◆ PROBLEM DETAILS
In the records below, find the line containing "Emprendimiento" and the line containing "barnehager."; please repeat exactly the lines from one to the other, both included, and nothing more.

◆ RECORD SET
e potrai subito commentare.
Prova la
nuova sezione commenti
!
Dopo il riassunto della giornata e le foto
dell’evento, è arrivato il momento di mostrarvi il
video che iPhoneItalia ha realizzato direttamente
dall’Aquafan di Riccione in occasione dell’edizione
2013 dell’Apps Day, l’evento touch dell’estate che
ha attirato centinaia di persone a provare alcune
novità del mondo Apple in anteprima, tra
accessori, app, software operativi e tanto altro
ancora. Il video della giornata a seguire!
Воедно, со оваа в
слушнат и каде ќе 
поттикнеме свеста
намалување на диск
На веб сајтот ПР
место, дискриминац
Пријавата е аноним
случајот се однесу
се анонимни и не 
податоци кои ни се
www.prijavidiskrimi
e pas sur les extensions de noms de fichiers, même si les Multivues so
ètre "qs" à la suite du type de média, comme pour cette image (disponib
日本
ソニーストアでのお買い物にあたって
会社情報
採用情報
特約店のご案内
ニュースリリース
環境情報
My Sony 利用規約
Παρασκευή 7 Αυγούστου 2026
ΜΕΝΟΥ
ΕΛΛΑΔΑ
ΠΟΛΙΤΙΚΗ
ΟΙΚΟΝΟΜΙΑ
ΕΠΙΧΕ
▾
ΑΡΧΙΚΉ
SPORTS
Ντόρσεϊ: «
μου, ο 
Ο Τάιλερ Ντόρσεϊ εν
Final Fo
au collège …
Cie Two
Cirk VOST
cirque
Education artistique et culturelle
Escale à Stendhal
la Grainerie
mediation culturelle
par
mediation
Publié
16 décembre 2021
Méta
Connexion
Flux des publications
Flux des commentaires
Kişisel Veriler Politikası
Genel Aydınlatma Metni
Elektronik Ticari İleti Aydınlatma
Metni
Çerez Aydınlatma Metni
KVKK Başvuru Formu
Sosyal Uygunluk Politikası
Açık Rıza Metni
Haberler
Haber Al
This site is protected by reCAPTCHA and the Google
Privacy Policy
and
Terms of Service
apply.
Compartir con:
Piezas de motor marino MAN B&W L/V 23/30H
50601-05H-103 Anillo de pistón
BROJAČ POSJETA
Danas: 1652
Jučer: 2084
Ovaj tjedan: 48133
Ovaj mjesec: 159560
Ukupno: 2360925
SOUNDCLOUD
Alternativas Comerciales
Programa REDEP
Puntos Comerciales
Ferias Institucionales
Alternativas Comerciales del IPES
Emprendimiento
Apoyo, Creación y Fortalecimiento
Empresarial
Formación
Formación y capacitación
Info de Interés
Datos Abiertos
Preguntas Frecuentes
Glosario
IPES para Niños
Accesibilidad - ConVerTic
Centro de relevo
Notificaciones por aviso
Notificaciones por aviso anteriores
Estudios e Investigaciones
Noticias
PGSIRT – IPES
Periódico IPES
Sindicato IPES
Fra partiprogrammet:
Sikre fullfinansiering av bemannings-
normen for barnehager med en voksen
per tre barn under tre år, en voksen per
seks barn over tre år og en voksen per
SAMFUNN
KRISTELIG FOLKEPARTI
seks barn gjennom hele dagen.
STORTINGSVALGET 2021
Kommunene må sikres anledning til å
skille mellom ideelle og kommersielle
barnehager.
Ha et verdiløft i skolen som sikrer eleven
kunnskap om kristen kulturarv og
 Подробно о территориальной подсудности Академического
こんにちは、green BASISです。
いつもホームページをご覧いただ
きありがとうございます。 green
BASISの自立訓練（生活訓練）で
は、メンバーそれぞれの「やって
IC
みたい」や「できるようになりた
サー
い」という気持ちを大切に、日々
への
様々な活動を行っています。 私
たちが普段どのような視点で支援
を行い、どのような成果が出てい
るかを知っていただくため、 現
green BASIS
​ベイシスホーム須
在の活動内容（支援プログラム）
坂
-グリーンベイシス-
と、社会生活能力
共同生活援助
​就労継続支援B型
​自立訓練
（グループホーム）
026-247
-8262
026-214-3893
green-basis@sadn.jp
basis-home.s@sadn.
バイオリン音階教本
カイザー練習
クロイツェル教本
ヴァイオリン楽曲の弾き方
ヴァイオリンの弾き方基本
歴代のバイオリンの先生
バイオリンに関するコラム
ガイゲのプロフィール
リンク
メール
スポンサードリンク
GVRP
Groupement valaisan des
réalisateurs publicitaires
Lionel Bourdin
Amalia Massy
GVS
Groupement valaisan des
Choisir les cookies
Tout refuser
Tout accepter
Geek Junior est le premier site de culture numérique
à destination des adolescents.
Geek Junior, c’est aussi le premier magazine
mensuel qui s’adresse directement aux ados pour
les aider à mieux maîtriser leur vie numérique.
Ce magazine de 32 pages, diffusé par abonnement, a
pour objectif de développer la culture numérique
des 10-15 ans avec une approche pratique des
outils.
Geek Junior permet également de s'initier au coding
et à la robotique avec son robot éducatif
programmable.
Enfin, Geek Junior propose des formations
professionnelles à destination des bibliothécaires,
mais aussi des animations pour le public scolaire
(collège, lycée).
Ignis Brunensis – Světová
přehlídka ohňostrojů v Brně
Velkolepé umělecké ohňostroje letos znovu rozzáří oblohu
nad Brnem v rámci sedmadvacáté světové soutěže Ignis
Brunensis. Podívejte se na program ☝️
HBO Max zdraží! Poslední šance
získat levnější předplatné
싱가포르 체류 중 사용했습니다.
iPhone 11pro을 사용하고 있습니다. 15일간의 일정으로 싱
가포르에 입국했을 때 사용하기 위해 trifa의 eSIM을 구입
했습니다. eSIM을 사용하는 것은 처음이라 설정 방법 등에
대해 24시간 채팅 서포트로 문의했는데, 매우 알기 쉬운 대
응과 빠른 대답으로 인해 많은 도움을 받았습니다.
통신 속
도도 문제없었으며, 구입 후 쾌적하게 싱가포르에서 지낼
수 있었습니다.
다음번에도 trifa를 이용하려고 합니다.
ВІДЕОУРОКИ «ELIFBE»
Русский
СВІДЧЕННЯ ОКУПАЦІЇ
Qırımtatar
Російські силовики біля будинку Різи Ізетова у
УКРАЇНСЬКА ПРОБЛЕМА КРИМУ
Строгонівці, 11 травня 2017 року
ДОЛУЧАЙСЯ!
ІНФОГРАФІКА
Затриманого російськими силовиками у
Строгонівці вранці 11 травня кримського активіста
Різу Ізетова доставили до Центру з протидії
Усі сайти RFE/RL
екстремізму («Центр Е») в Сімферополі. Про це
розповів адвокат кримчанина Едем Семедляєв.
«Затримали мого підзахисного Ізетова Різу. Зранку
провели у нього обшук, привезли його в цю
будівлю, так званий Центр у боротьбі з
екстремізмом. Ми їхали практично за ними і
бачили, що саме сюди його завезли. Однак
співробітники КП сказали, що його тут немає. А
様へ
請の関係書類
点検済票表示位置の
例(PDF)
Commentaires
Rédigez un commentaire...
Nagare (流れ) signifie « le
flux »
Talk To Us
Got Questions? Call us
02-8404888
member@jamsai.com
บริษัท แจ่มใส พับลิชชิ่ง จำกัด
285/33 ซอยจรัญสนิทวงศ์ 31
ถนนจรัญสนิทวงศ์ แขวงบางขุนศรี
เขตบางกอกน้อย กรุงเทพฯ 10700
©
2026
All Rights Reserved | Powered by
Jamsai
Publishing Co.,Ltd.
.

◆ ANSWER BELOW
Emprendimiento
Apoyo, Creación y Fortalecimiento
Empresarial
Formación
Formación y capacitación
Info de Interés
Datos Abiertos
Preguntas Frecuentes
Glosario
IPES para Niños
Accesibilidad - ConVerTic
Centro de relevo
Notificaciones por aviso
Notificaciones por aviso anteriores
Estudios e Investigaciones
Noticias
PGSIRT – IPES
Periódico IPES
Sindicato IPES
Fra partiprogrammet:
Sikre fullfinansiering av bemannings-
normen for barnehager med en voksen
per tre barn under tre år, en voksen per
seks barn over tre år og en voksen per
SAMFUNN
KRISTELIG FOLKEPARTI
seks barn gjennom hele dagen.
STORTINGSVALGET 2021
Kommunene må sikres anledning til å
skille mellom ideelle og kommersielle
barnehager.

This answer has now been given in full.